The Stream API provides us with the needed methods. First, we’ll create a Stream, then filter with the membership-Predicate and finally we’ll create a new array:

public static Integer[] intersectionSimple(Integer[] a, Integer[] b){
    return Stream.of(a)
      .filter(Arrays.asList(b)::contains)
      .toArray(Integer[]::new);
}

4. Duplicate Entries

Since arrays in Java are no Set implementation, we face the issue of duplicate entries in the input and then in the result. Notice that the number of occurrences in the result depends on the occurrences in the first parameter.

But for sets, elements must not occur multiple times. We can archive this by using the distinct() method:

public static Integer[] intersectionSet(Integer[] a, Integer[] b){
    return Stream.of(a)
      .filter(Arrays.asList(b)::contain)
      .distinct()
      .toArray(Integer[]::new);
}

So the length of the intersection no longer depends on the parameter order.

However, the intersection of an array with itself may not be the array again since we remove double entries.

5. Multiset Intersection

A more general notion, which allows multiple equal entries, are multisets. For them, the intersection is then defined by the minimal number of input occurrences.
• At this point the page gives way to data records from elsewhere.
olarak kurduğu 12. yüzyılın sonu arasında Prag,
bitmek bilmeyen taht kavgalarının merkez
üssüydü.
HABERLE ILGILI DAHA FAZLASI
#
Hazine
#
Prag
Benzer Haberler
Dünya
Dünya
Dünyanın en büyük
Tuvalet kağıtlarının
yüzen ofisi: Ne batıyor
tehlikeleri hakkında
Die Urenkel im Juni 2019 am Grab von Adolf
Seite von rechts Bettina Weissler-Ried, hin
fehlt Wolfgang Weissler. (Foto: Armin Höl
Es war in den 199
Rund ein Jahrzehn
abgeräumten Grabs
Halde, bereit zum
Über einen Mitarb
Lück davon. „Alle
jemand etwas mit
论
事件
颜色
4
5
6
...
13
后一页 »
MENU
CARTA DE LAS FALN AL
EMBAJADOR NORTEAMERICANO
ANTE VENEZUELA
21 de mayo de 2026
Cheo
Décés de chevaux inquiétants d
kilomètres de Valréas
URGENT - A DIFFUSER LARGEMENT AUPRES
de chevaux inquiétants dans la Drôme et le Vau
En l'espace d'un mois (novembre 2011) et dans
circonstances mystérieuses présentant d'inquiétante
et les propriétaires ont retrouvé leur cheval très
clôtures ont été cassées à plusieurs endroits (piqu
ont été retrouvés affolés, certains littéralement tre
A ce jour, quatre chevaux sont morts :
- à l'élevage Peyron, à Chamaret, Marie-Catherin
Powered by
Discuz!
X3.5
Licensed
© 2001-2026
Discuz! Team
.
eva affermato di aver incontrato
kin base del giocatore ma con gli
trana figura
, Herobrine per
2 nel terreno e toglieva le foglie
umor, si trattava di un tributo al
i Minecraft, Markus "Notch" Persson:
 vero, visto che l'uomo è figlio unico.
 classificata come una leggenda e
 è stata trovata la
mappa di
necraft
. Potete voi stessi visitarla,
So our membership-Predicate must keep score how often we add an element to the result.

The remove() method can be used for this, which returns the membership and consumes the elements. So after all equal elements in ‘b’ are consumed, no more equal elements are added to the result:

public static Integer[] intersectionSet(Integer[] a, Integer[] b){
    return Stream.of(a)
      .filter(new LinkedList<>(Arrays.asList(b))::remove)
      .toArray(Integer[]::new);
}

Since the Arrays API only returns an immutable List, we have to generate a dedicate mutable one.

6. Conclusion

In this article, we’ve seen how to use the contains and remove methods to implement an intersection for two arrays in Java.

All the implementation, code snippets, and tests can be found in our GitHub repository – this is a Maven-based project, so it should be easy to import and run as it is.